Ralf Fücks, 1951 in Edenkoben (Pfalz) geboren, studierte Sozialwissenschaft, Ökonomie und Geschichte in Heidelberg und Bremen. Parallel engagierte er sich in der Studentenbewegung und in der außerparlamentarischen Opposition. Nach dem Studium arbeitete er als Lehrbeauftragter an der Universität Bremen und als Dozent in der Erwachsenenbildung. Für die Zeitschrift "Moderne Zeiten", die er 1980 mitgründete, war er als Redakteur tätig.
1982 schloss sich Fücks den GRÜNEN an, wurde wissenschaftlicher Mitarbeiter ihrer Fraktion in der Bremischen Bürgerschaft und von 1985 bis 1989 selbst Abgeordneter und Fraktionsvorsitzender.
1989/90 wurde er als Co-Vorsitzender in den Bundesvorstand der GRÜNEN gewählt. Entschieden sprach er sich dafür aus, die GRÜNEN zu einer Regierungspartei zu machen und gemeinsam mit der SPD eine "neue geistige und politische Hegemonie" anzustreben. Nachdem die Partei in der ersten gesamtdeutschen Wahl 1990 an der 5 Prozent-Hürde scheiterte, veröffentlichte er das Buch "Sind die Grünen noch zu retten?".
1991 kehrte er in die Bremer Politik zurück und wurde Senator für Stadtentwicklung und Umweltschutz sowie zweiter Bürgermeister in der Bremer "Ampelkoalition", der ersten Koalition von Grünen, SPD und FDP in der Bundesrepublik. Sie zerbrach 1995 an Konflikten über Naturschutz und Stadtentwicklung.

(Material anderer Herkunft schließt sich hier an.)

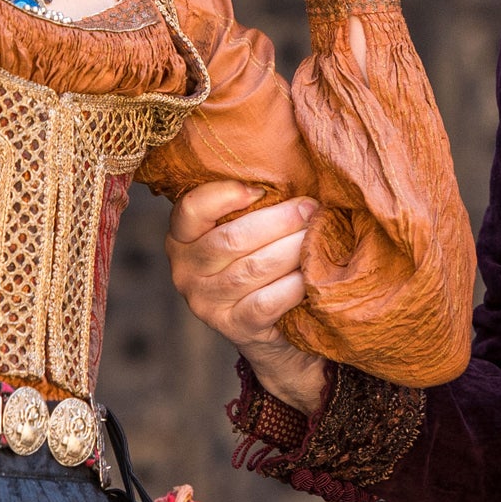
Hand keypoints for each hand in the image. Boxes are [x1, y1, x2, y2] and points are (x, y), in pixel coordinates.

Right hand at [166, 180, 329, 413]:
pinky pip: (267, 301)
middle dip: (279, 221)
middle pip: (232, 239)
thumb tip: (294, 172)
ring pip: (253, 269)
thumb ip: (252, 205)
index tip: (261, 189)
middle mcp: (185, 271)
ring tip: (318, 235)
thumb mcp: (245, 231)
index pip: (191, 209)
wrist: (269, 329)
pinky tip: (311, 274)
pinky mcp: (234, 327)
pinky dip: (294, 284)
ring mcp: (206, 303)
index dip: (225, 195)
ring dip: (292, 249)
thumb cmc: (260, 260)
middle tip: (311, 210)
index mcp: (182, 238)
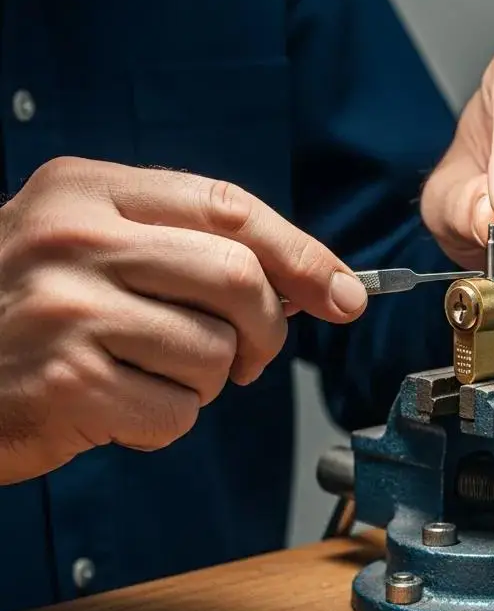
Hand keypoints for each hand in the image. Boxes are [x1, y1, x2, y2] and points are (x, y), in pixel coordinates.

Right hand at [0, 157, 367, 484]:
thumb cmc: (26, 312)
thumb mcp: (91, 246)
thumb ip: (186, 247)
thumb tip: (312, 283)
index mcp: (88, 190)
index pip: (229, 207)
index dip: (302, 254)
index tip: (345, 293)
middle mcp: (75, 238)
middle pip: (239, 279)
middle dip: (266, 330)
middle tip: (249, 355)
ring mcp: (67, 309)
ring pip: (215, 353)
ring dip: (205, 381)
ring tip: (148, 373)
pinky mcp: (66, 381)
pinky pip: (177, 412)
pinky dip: (164, 421)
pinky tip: (115, 406)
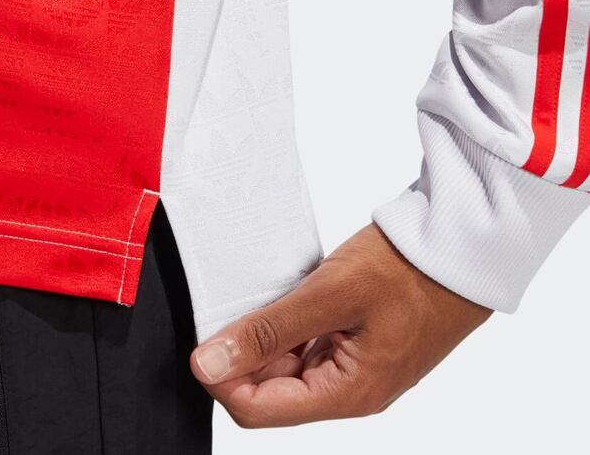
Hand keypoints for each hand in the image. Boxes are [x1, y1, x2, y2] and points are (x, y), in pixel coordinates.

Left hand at [190, 223, 491, 426]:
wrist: (456, 247)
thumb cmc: (406, 271)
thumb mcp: (331, 294)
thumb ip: (269, 331)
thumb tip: (210, 364)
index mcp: (348, 394)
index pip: (258, 411)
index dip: (222, 379)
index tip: (202, 341)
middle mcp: (350, 390)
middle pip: (271, 391)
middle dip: (244, 355)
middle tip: (236, 307)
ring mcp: (356, 366)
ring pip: (288, 367)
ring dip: (267, 337)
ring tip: (269, 297)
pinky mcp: (358, 343)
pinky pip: (309, 346)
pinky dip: (289, 325)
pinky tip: (288, 298)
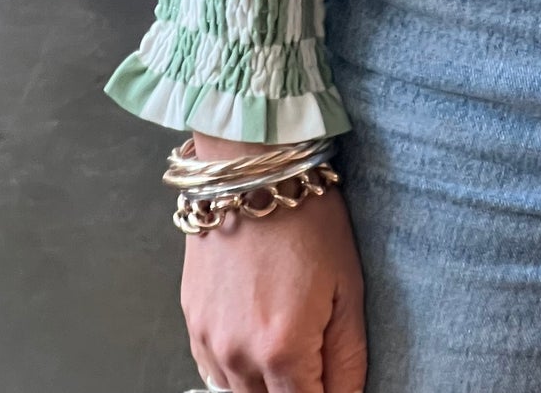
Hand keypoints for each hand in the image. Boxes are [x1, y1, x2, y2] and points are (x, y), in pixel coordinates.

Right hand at [181, 174, 365, 392]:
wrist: (252, 169)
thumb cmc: (307, 219)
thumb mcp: (347, 287)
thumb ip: (348, 358)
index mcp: (283, 350)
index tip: (334, 383)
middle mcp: (238, 355)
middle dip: (297, 391)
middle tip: (315, 361)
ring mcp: (208, 340)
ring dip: (266, 384)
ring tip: (289, 342)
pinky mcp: (192, 321)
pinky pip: (213, 369)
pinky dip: (237, 369)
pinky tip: (258, 339)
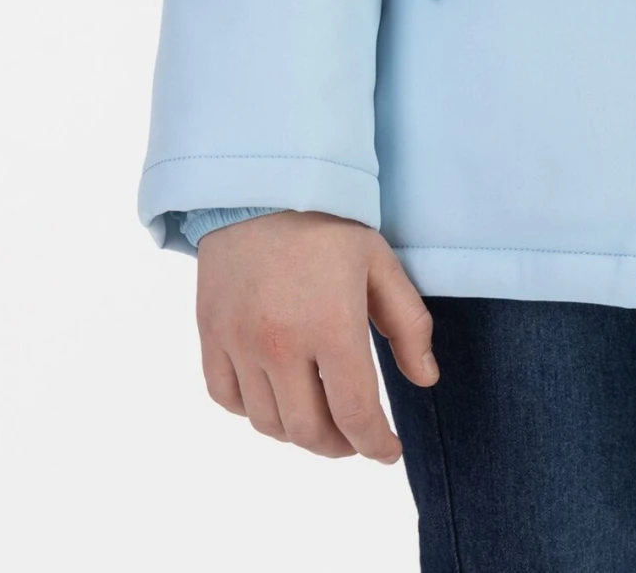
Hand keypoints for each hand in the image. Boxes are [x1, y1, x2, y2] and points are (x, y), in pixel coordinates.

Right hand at [194, 209, 438, 460]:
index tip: (389, 451)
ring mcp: (238, 343)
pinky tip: (275, 396)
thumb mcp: (381, 263)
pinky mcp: (209, 335)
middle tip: (356, 437)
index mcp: (331, 326)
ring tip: (320, 416)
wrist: (261, 184)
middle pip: (308, 432)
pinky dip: (252, 411)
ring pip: (267, 423)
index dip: (376, 445)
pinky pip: (226, 399)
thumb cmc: (328, 222)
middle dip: (340, 447)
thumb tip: (425, 379)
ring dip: (298, 432)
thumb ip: (408, 325)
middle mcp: (280, 344)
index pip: (355, 415)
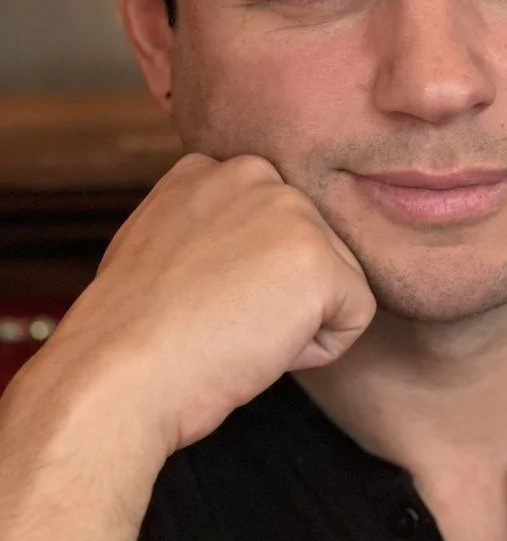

Seit 1996 leitet Ralf Fücks die Heinrich-Böll-Stiftung

Er publiziert in großen deutschen Tages- und Wochenzeitungen, in internationalen politischen Zeitschriften sowie im Internet zum Themenkreis Ökologie-Ökonomie, Politische Strategie, Europa und Internationale Politik.

2013 veröffentlichte er "Intelligent wachsen. Die grüne Revolution". Hanser-Verlag, München 2013, ISBN 978-3-446-43484-4.